#### Stored data

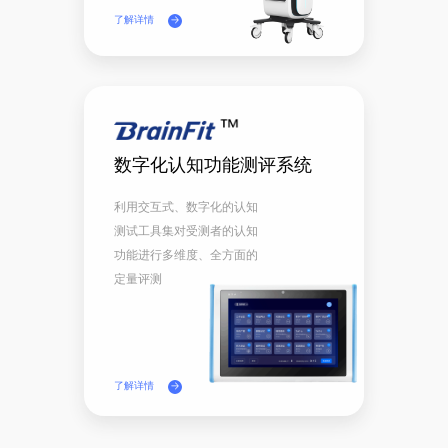
了解详情
数字化认知功能测评系统
利用交互式、数字化的认知
测试工具集对受测者的认知
功能进行多维度、全方面的
定量评测
了解详情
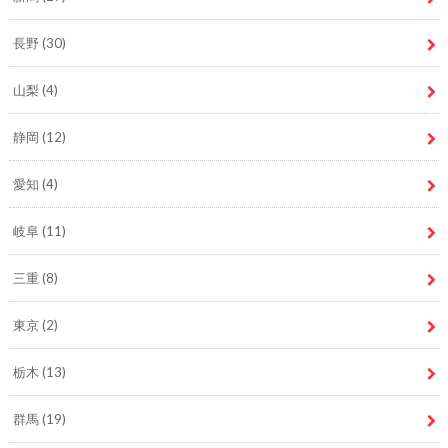
長野
(30)
山梨
(4)
静岡
(12)
愛知
(4)
岐阜
(11)
三重
(8)
東京
(2)
栃木
(13)
群馬
(19)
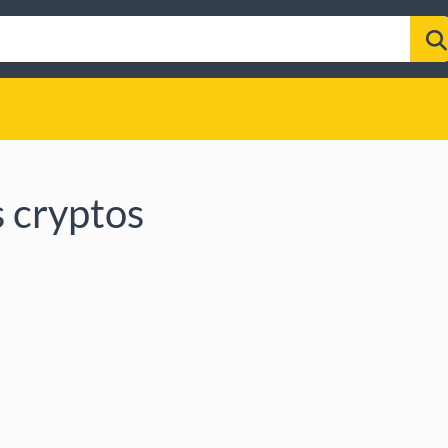
s cryptos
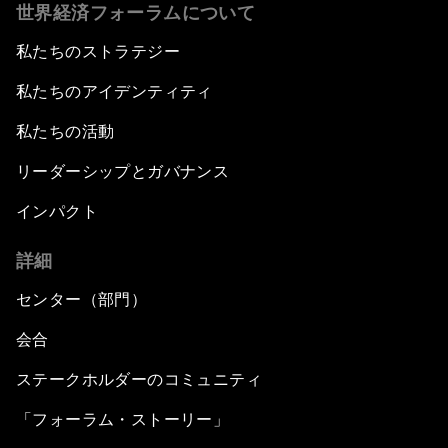
世界経済フォーラムについて
私たちのストラテジー
私たちのアイデンティティ
私たちの活動
リーダーシップとガバナンス
インパクト
詳細
センター（部門）
会合
ステークホルダーのコミュニティ
「フォーラム・ストーリー」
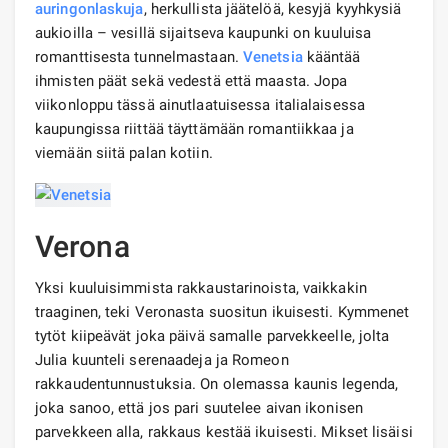
auringonlaskuja
, herkullista jäätelöä, kesyjä kyyhkysiä
aukioilla – vesillä sijaitseva kaupunki on kuuluisa
romanttisesta tunnelmastaan.
Venetsia
kääntää
ihmisten päät sekä vedestä että maasta. Jopa
viikonloppu tässä ainutlaatuisessa italialaisessa
kaupungissa riittää täyttämään romantiikkaa ja
viemään siitä palan kotiin.
Verona
Yksi kuuluisimmista rakkaustarinoista, vaikkakin
traaginen, teki Veronasta suositun ikuisesti. Kymmenet
tytöt kiipeävät joka päivä samalle parvekkeelle, jolta
Julia kuunteli serenaadeja ja Romeon
rakkaudentunnustuksia. On olemassa kaunis legenda,
joka sanoo, että jos pari suutelee aivan ikonisen
parvekkeen alla, rakkaus kestää ikuisesti. Mikset lisäisi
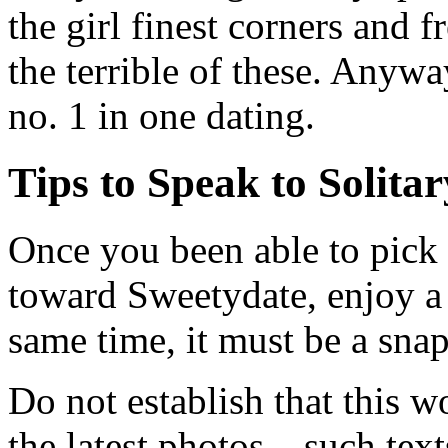
the girl finest corners and 
the terrible of these. Anyway
no. 1 in one dating.
Tips to Speak to Solita
Once you been able to pic
toward Sweetydate, enjoy a
same time, it must be a sna
Do not establish that this w
the latest photos – such tex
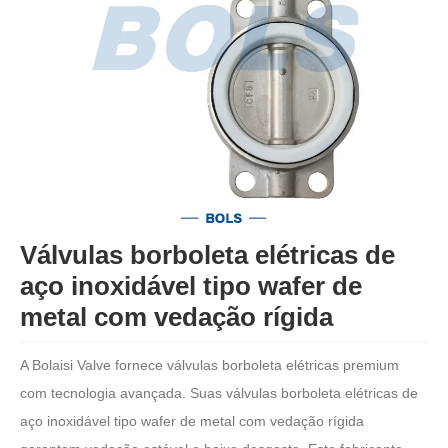
Válvulas borboleta elétricas de
aço inoxidável tipo wafer de
metal com vedação rígida
A Bolaisi Valve fornece válvulas borboleta elétricas premium
com tecnologia avançada. Suas válvulas borboleta elétricas de
aço inoxidável tipo wafer de metal com vedação rígida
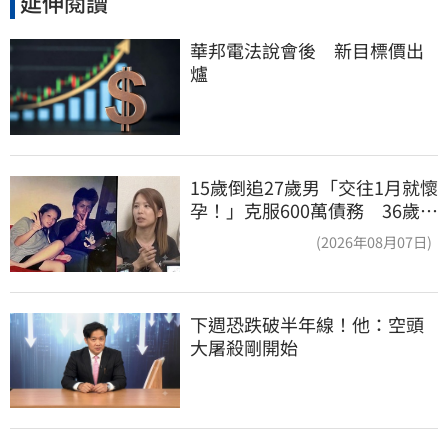
延伸閱讀
華邦電法說會後　新目標價出
爐
15歲倒追27歲男「交往1月就懷
孕！」克服600萬債務 36歲美
魔女當阿嬤了
(2026年08月07日)
下週恐跌破半年線！他：空頭
大屠殺剛開始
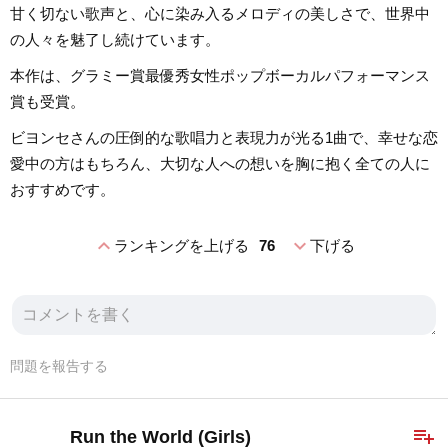
甘く切ない歌声と、心に染み入るメロディの美しさで、世界中
の人々を魅了し続けています。
本作は、グラミー賞最優秀女性ポップボーカルパフォーマンス
賞も受賞。
ビヨンセさんの圧倒的な歌唱力と表現力が光る1曲で、幸せな恋
愛中の方はもちろん、大切な人への想いを胸に抱く全ての人に
おすすめです。
expand_less
expand_more
ランキングを上げる
76
下げる
問題を報告する
playlist_add
Run the World (Girls)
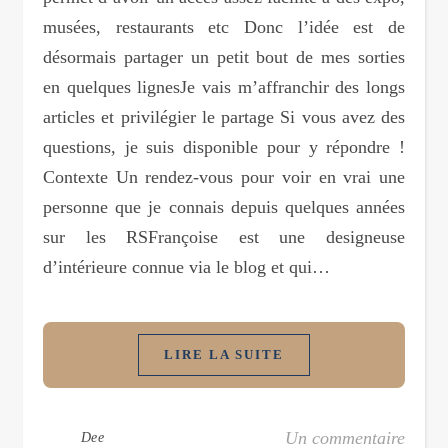
musées, restaurants etc Donc l’idée est de
désormais partager un petit bout de mes sorties
en quelques lignesJe vais m’affranchir des longs
articles et privilégier le partage Si vous avez des
questions, je suis disponible pour y répondre !
Contexte Un rendez-vous pour voir en vrai une
personne que je connais depuis quelques années
sur les RSFrançoise est une designeuse
d’intérieure connue via le blog et qui…
LIRE LA SUITE
Un commentaire
Dee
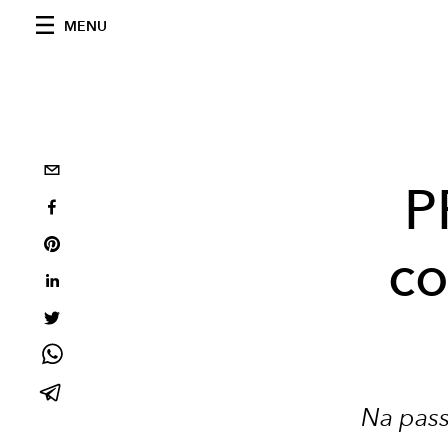
MENU
P
co
Na pass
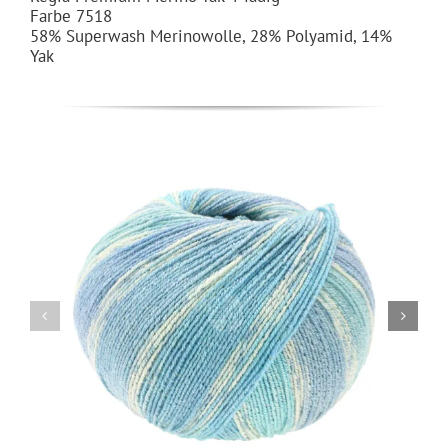
Farbe 7518
58% Superwash Merinowolle, 28% Polyamid, 14%
Yak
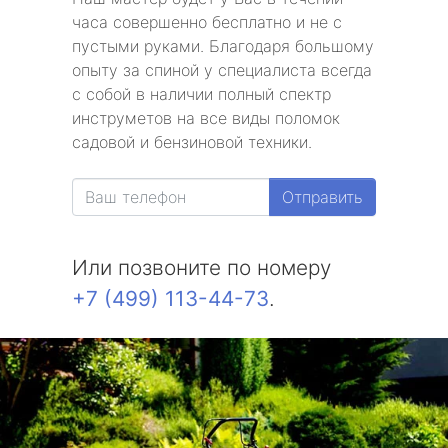
часа совершенно бесплатно и не с
пустыми руками. Благодаря большому
опыту за спиной у специалиста всегда
с собой в наличии полный спектр
инструметов на все виды поломок
садовой и бензиновой техники.
Отправить
Или позвоните по номеру
+7 (499) 113-44-73
.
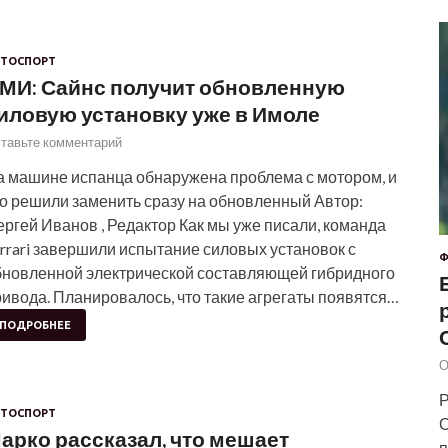
ТОСПОРТ
МИ: Сайнс получит обновленную
иловую установку уже в Имоле
тавьте комментарий
а машине испанца обнаружена проблема с мотором, и
го решили заменить сразу на обновленный Автор:
ргей Иванов , Редактор Как мы уже писали, команда
rrari завершили испытание силовых установок с
Ф
бновленной электрической составляющей гибридного
ивода. Планировалось, что такие агрегаты появятся…
ПОДРОБНЕЕ
О
Р
ТОСПОРТ
С
арко рассказал, что мешает
п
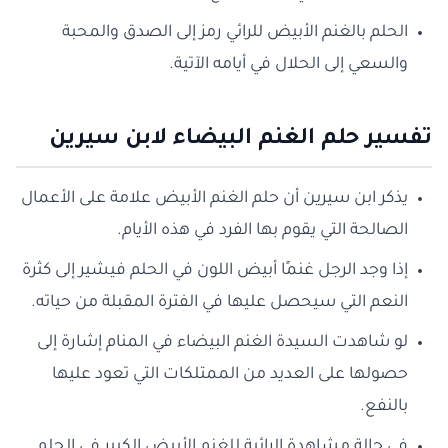
الحلم بالغنم الأبيض للرائي رمز إلى الصدق والمحبة
والسعي إلى الحلال في أيامه الآتية.
تفسير حلم الغنم البيضاء لابن سيرين
يذكر ابن سيرين أن حلم الغنم الأبيض علامة على الأعمال
الصالحة التي يقوم بها الفرد في هذه الأيام.
إذا وجد الرجل غنمًا أبيض اللون في الحلم فيشير إلى كثرة
النعم التي سيحصل عليها في الفترة المقبلة من حياته.
لو شاهدت السيدة الغنم البيضاء في المنام إشارة إلى
حصولها على العديد من الممتلكات التي تعود عليها
بالنفع.
في حالة مشاهدة الرائية للغنم الأبيض الكبير في الحلم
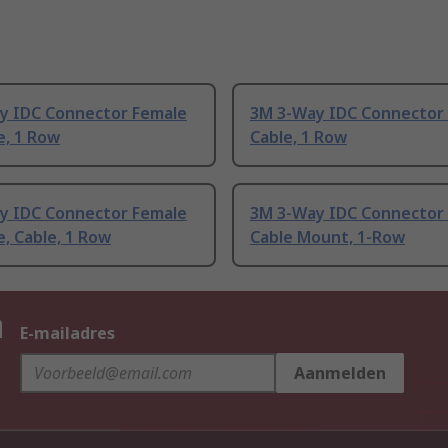
y IDC Connector Female
3M 3-Way IDC Connector 
e, 1 Row
Cable, 1 Row
y IDC Connector Female
3M 3-Way IDC Connector 
e, Cable, 1 Row
Cable Mount, 1-Row
n
E-mailadres
Aanmelden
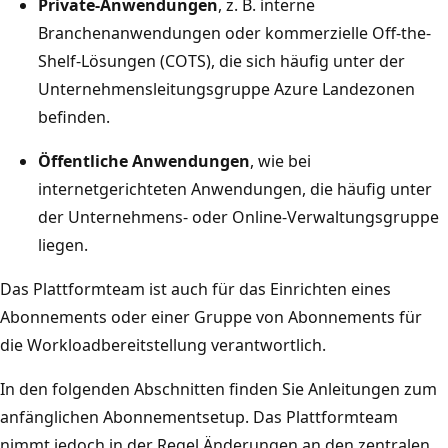
Private-Anwendungen
, z. B. interne
Branchenanwendungen oder kommerzielle Off-the-
Shelf-Lösungen (COTS), die sich häufig unter der
Unternehmensleitungsgruppe Azure Landezonen
befinden.
Öffentliche Anwendungen
, wie bei
internetgerichteten Anwendungen, die häufig unter
der Unternehmens- oder Online-Verwaltungsgruppe
liegen.
Das Plattformteam ist auch für das Einrichten eines
Abonnements oder einer Gruppe von Abonnements für
die Workloadbereitstellung verantwortlich.
In den folgenden Abschnitten finden Sie Anleitungen zum
anfänglichen Abonnementsetup. Das Plattformteam
nimmt jedoch in der Regel Änderungen an den zentralen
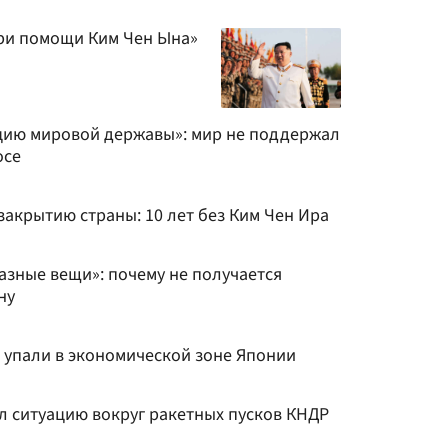
ри помощи Ким Чен Ына»
цию мировой державы»: мир не поддержал
осе
закрытию страны: 10 лет без Ким Чен Ира
азные вещи»: почему не получается
ну
упали в экономической зоне Японии
 ситуацию вокруг ракетных пусков КНДР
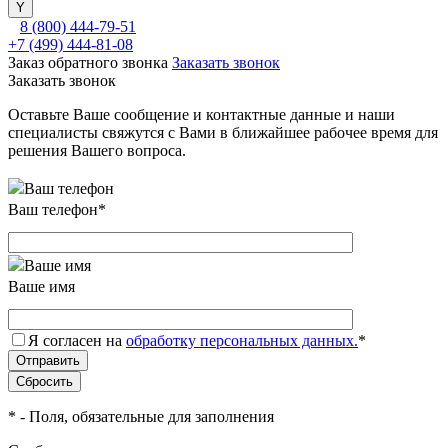
8 (800) 444-79-51
+7 (499) 444-81-08
Заказ обратного звонка
Заказать звонок
Заказать звонок
Оставьте Ваше сообщение и контактные данные и наши
специалисты свяжутся с Вами в ближайшее рабочее время для
решения Вашего вопроса.
Ваш телефон
*
Ваше имя
Я согласен на
обработку персональных данных.
*
*
- Поля, обязательные для заполнения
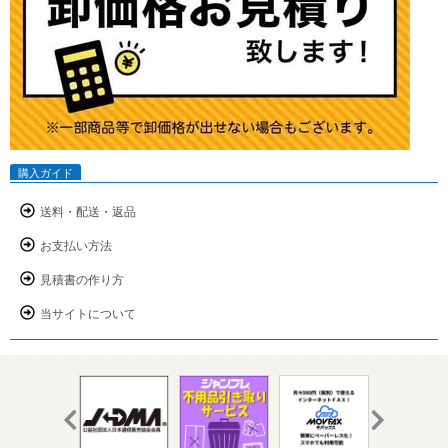
購入ガイド
送料・配送・返品
お支払い方法
見積書の作り方
当サイトについて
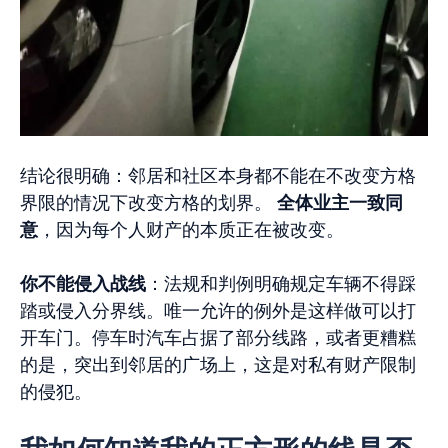
结论很明确：邻居和社区本身都不能在不改变方格
界限的情况下改变方格的划界。
全体业主一致同
意
，因为每个人财产的本质正在被改变。
你不能侵入战线
：法规和判例明确规定车辆不得踩
踏或侵入分界线。唯一允许的例外是这样做可以打
开车门。停车时汽车占据了部分线路，或者更糟糕
的是，突出到邻居的广场上，这是对私有财产限制
的侵犯。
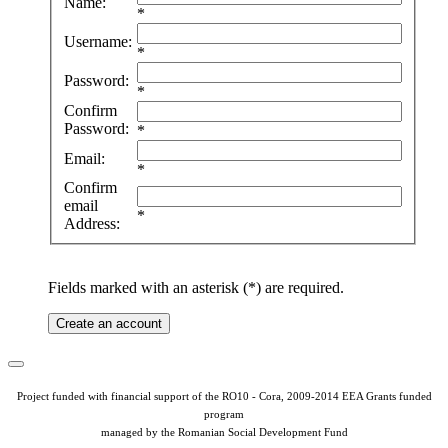
Name:
*
Username:
*
Password:
*
Confirm
Password:
*
Email:
*
Confirm
email
*
Address:
Fields marked with an asterisk (*) are required.
Create an account
Project funded with financial support of the RO10 - Cora, 2009-2014 EEA Grants funded
program
managed by the Romanian Social Development Fund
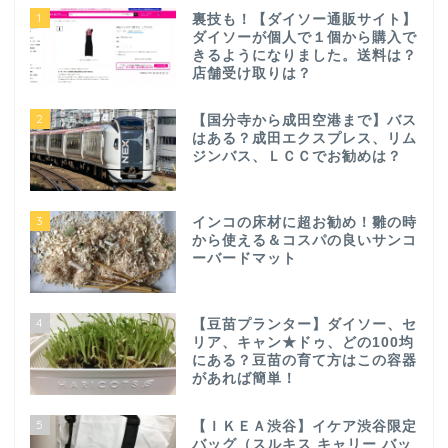
1
裏技も！【ダイソー通販サイト】
ダイソーが個人で１個から購入で
きるようになりました。送料は？
店舗受け取りは？
2
【国分寺から成田空港まで】バス
はある？成田エクスプレス、リム
ジンバス、ＬＣＣでお勧めは？
3
インコの床材に超お勧め！雛の時
から使える＆コスパの良いサンコ
ーバードマット
4
【豆苗プランター】ダイソー、セ
リア、キャン★ドゥ、どの100均
にある？豆苗の育て方はこの容器
があれば簡単！
5
【ＩＫＥＡ渋谷】イケア渋谷限定
バッグ（スルキス キャリー バッ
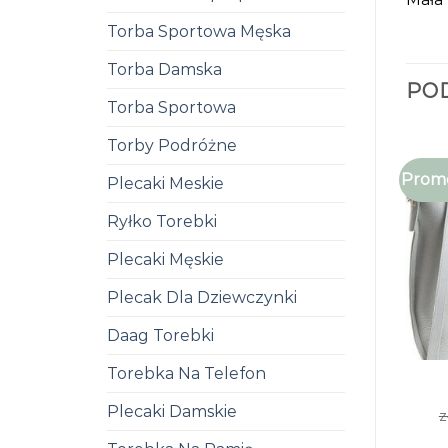
Torba Sportowa Męska
Torba Damska
PO
Torba Sportowa
Torby Podróżne
Promo
Plecaki Meskie
Ryłko Torebki
Plecaki Męskie
Plecak Dla Dziewczynki
Daag Torebki
Torebka Na Telefon
Plecaki Damskie
z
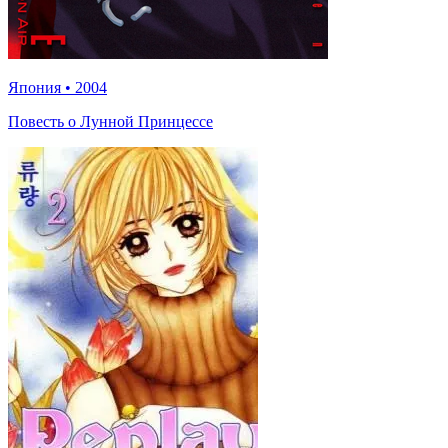
Япония
•
2004
Повесть о Лунной Принцессе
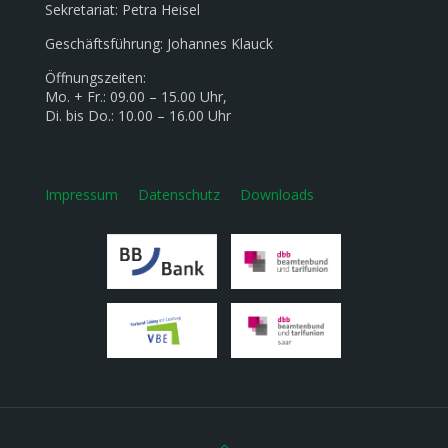
Sekretariat: Petra Heisel
Geschäftsführung: Johannes Klauck
Öffnungszeiten:
Mo. + Fr.: 09.00 – 15.00 Uhr,
Di. bis Do.: 10.00 – 16.00 Uhr
Impressum
Datenschutz
Downloads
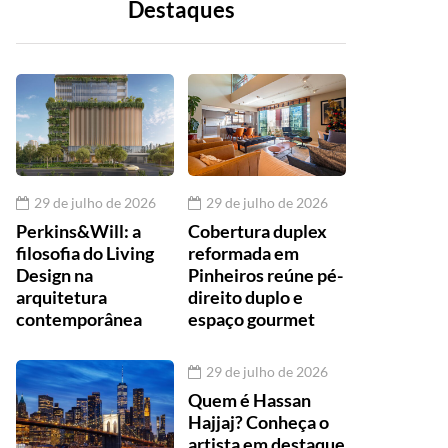
Destaques
29 de julho de 2026
29 de julho de 2026
Perkins&Will: a
Cobertura duplex
filosofia do Living
reformada em
Design na
Pinheiros reúne pé-
arquitetura
direito duplo e
contemporânea
espaço gourmet
29 de julho de 2026
Quem é Hassan
Hajjaj? Conheça o
artista em destaque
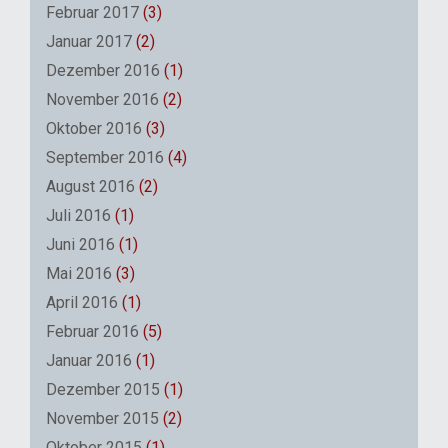
Februar 2017
(3)
Januar 2017
(2)
Dezember 2016
(1)
November 2016
(2)
Oktober 2016
(3)
September 2016
(4)
August 2016
(2)
Juli 2016
(1)
Juni 2016
(1)
Mai 2016
(3)
April 2016
(1)
Februar 2016
(5)
Januar 2016
(1)
Dezember 2015
(1)
November 2015
(2)
Oktober 2015
(1)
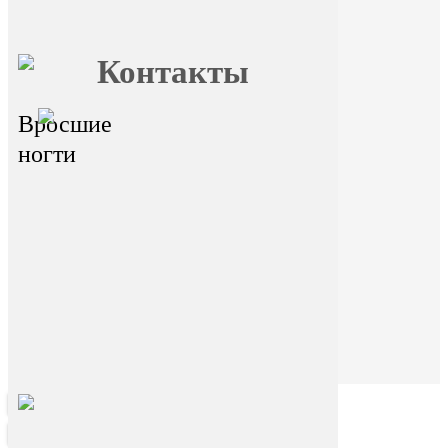
Главная
О FormFoot
Отзывы
Блог
Вопрос ответ
Обучение
Контакты
Вросшие
главный офис - г.Иркутск,
ул.Байкальская 236в/1, оф.1
ногти
Горячая линия
На сайте размещена ознакомительная
информация. Данный ресурс не занимается
сбором и обработкой персональных данных
пользователей. Сбор и обработка персональных
данных переданы стороннему ресурсу Dikidi.
Находясь на ресурсе и переходя на ресурс Dikidi,
вы соглашаетесь на сбор и передачу
персональных данных сторонним ресурсом
Dikidi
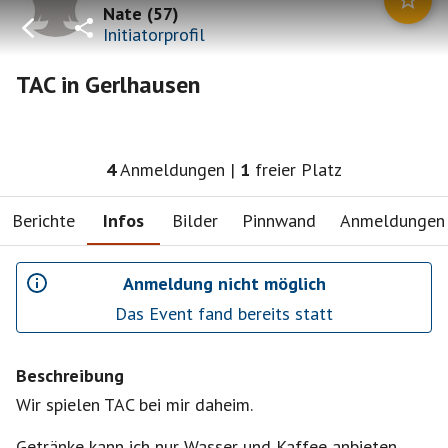
Nate
(
57
)
Initiatorprofil
TAC in Gerlhausen
4
Anmeldungen
|
1
freier Platz
Berichte
Infos
Bilder
Pinnwand
Anmeldungen
Anmeldung nicht möglich
Das Event fand bereits statt
Beschreibung
Wir spielen TAC bei mir daheim.
Getränke kann ich nur Wasser und Kaffee anbieten.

########

→ **Exercise goal**
With the pictures removed, print only the lines starting at the line that has "November 2015" and ending at the line that has "Anmeldung nicht möglich", both ends included, exactly as they stand above.

→ **Your solution**
November 2015
(2)
Oktober 2015
(1)
Главная
О FormFoot
Отзывы
Блог
Вопрос ответ
Обучение
Контакты
Вросшие
главный офис - г.Иркутск,
ул.Байкальская 236в/1, оф.1
ногти
Горячая линия
На сайте размещена ознакомительная
информация. Данный ресурс не занимается
сбором и обработкой персональных данных
пользователей. Сбор и обработка персональных
данных переданы стороннему ресурсу Dikidi.
Находясь на ресурсе и переходя на ресурс Dikidi,
вы соглашаетесь на сбор и передачу
персональных данных сторонним ресурсом
Dikidi
Nate
(
57
)
Initiatorprofil
TAC in Gerlhausen
4
Anmeldungen
|
1
freier Platz
Berichte
Infos
Bilder
Pinnwand
Anmeldungen
Anmeldung nicht möglich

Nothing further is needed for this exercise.